Ainsi, le protocole de 1978 inclut les infractions fiscales parmi celles qui donnent lieu à extradition, un accord entre les parties n'étant plus exigé. Il prévoit la possibilité de refuser l'extradition d'une personne si le jugement rendu par défaut à son encontre ne respecte pas les droits minimaux de la défense (connaissance de l'accusation portée, assistance par un avocat, participation au procès, etc.).

Le troisième protocole additionnel, quant à lui, crée une procédure simplifiée d'extradition qui permet la remise rapide de la personne recherchée. La mise en œuvre de cette procédure est subordonnée au consentement de l'intéressé. Le formalisme procédural, en termes de présentation de documents, est fortement allégé. La remise a lieu le plus vite possible, et de préférence dans un délai de dix jours à compter de la date de notification de la décision d'extradition. La mise en place de cette procédure simplifiée était une demande de longue date des juridictions, compte tenu du développement ces dernières années de la criminalité transfrontière.
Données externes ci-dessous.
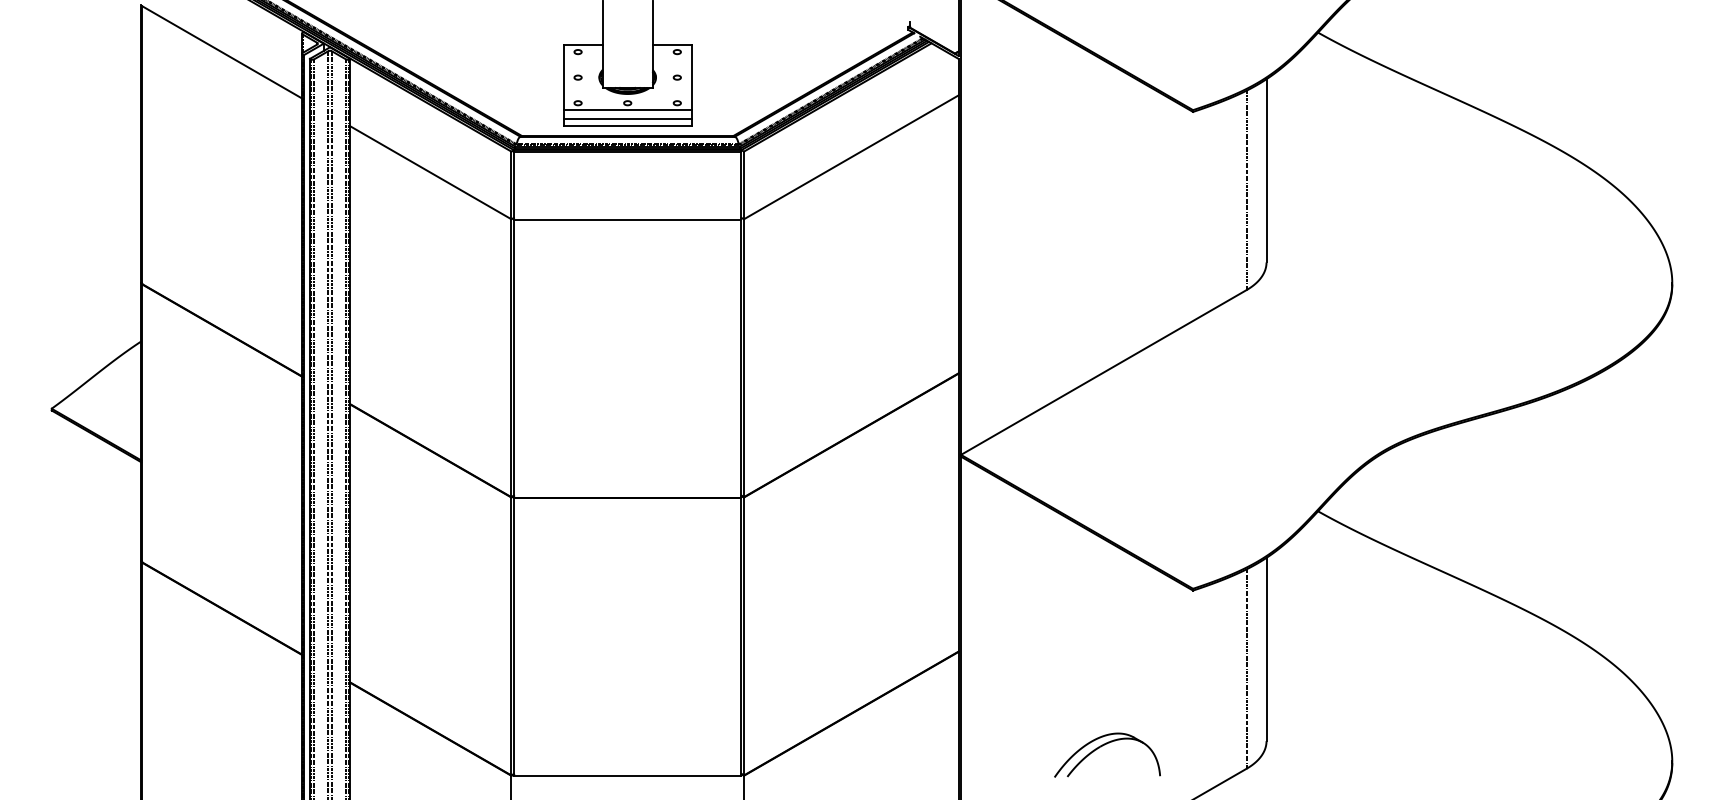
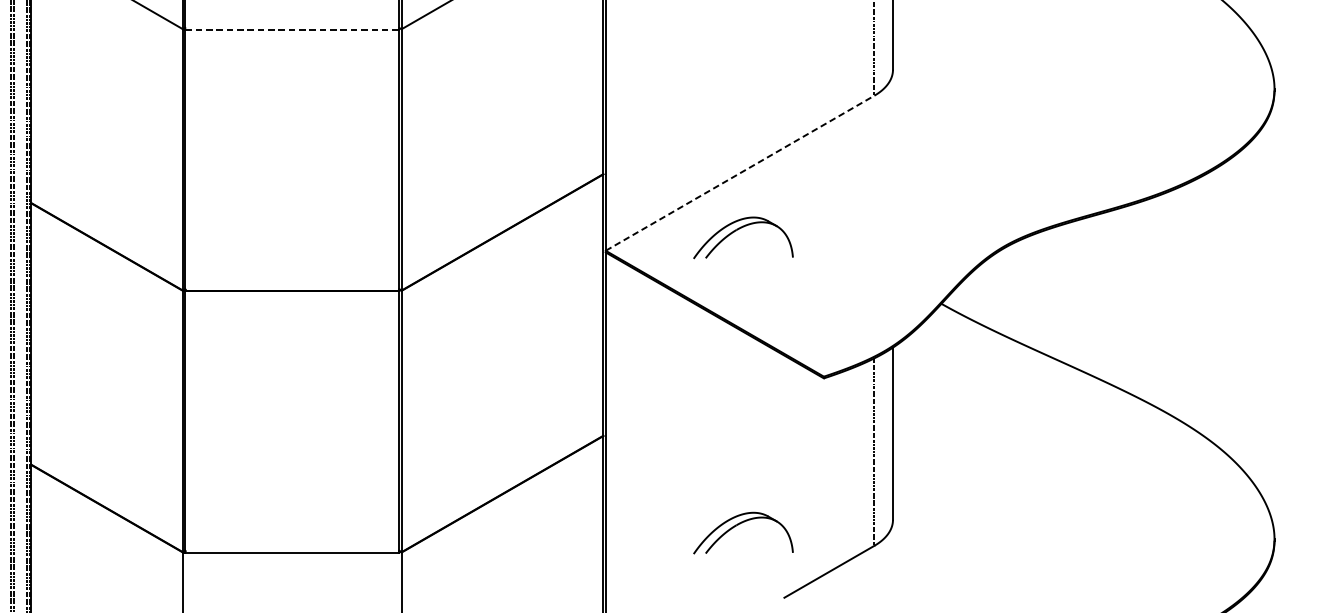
line: (627, 219) -> (292, 29), solid -> dashed
line: (1103, 372) -> (739, 173), solid -> dashed
part: (1101, 433) -> (737, 230), added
Le quatrième protocole additionnel prévoit, entre autres choses, la transmission des requêtes et pièces de ministère de la justice à ministère de la justice, développe les possibilités de communication électronique ou encore allège le formalisme en matière de transit.

La France n'avait pas jugé utile, avant 2018, de signer ces protocoles, compte tenu notamment de la faiblesse des flux d'extradition concernés. Deux évolutions l'ont conduite à modifier cette appréciation.

Tout d'abord, le Brexit, si aucun accord n'est conclu en matière d'extradition, fera sortir le Royaume-Uni du régime du mandat d'arrêt européen et rendra applicables, pour les relations avec ce pays, la convention européenne d'extradition et ses trois derniers protocoles additionnels, que le Royaume-Uni a au demeurant déjà ratifiés.

Par ailleurs, les évolutions de la criminalité elles-mêmes rendent plus que jamais nécessaire le renforcement de la coopération pénale entre États, comme le réclament les juridictions françaises. L'internationalisation et la complexification croissantes de la criminalité (trafic d'êtres humains, trafic de stupéfiants, trafic d'armes, terrorisme, fraude fiscale...) rendent d'autant plus indispensable d'améliorer les canaux de la coopération en matière de remise des personnes, notamment par le biais de la procédure simplifiée d'extradition et par la transmission directe entre ministères de la justice.

La ratification de ces protocoles additionnels me paraît donc particulièrement opportune et bienvenue. C'est pourquoi je vous invite à adopter le présent projet de loi qui l'autorise.